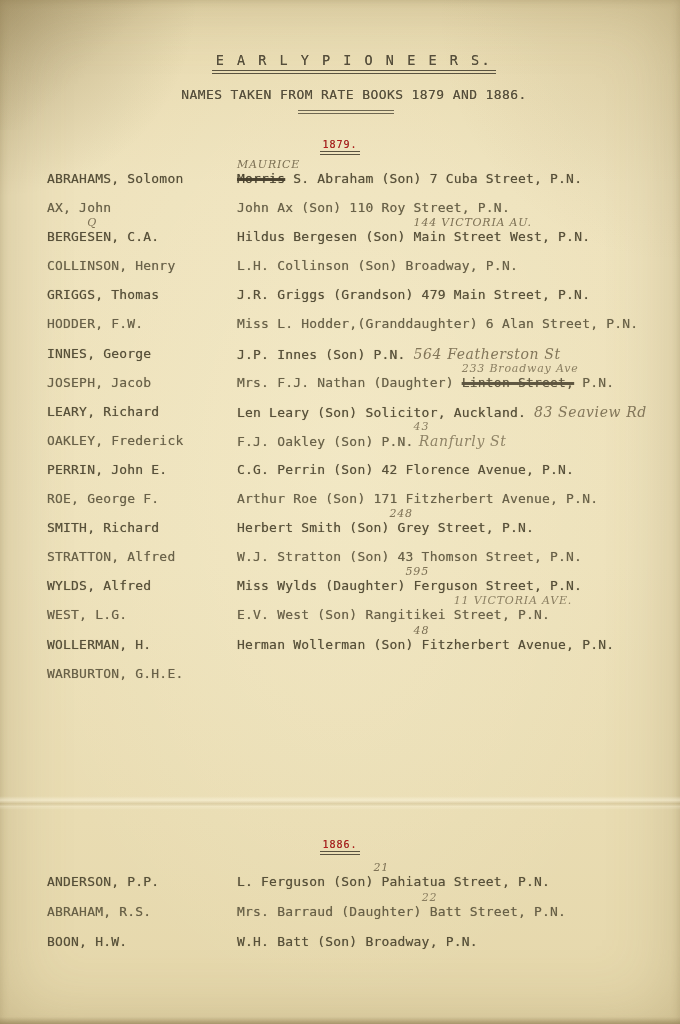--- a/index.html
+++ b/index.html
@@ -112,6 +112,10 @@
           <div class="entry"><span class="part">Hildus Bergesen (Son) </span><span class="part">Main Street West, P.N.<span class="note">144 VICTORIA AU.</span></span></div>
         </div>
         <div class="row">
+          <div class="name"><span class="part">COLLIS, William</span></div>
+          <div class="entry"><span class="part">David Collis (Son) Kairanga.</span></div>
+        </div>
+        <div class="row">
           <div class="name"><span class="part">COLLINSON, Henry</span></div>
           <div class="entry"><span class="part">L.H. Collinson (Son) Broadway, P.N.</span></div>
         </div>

(Task item): Although the records contain pictures, print only the rest, exactly as written.

(Exercise result):
--- a/index.html
+++ b/index.html
@@ -112,6 +112,10 @@
           <div class="entry"><span class="part">Hildus Bergesen (Son) </span><span class="part">Main Street West, P.N.<span class="note">144 VICTORIA AU.</span></span></div>
         </div>
         <div class="row">
+          <div class="name"><span class="part">COLLIS, William</span></div>
+          <div class="entry"><span class="part">David Collis (Son) Kairanga.</span></div>
+        </div>
+        <div class="row">
           <div class="name"><span class="part">COLLINSON, Henry</span></div>
           <div class="entry"><span class="part">L.H. Collinson (Son) Broadway, P.N.</span></div>
         </div>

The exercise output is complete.